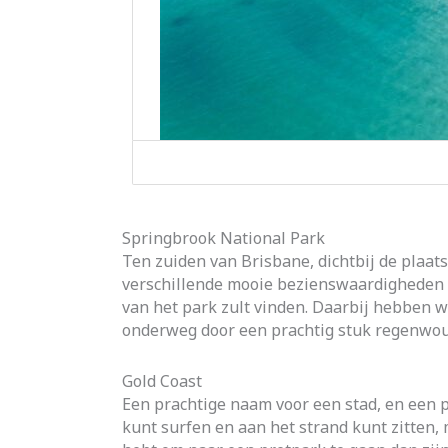
Springbrook National Park
Ten zuiden van Brisbane, dichtbij de plaat
verschillende mooie bezienswaardigheden d
van het park zult vinden. Daarbij hebben 
onderweg door een prachtig stuk regenwou
Gold Coast
Een prachtige naam voor een stad, en een p
kunt surfen en aan het strand kunt zitten,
========
◆ **WHAT YOU SHOULD DO**
Everything above except the pictures must be restated exactly.

◆ **SOLUTION**
Springbrook National Park
Ten zuiden van Brisbane, dichtbij de plaat
verschillende mooie bezienswaardigheden d
van het park zult vinden. Daarbij hebben 
onderweg door een prachtig stuk regenwou
Gold Coast
Een prachtige naam voor een stad, en een p
kunt surfen en aan het strand kunt zitten,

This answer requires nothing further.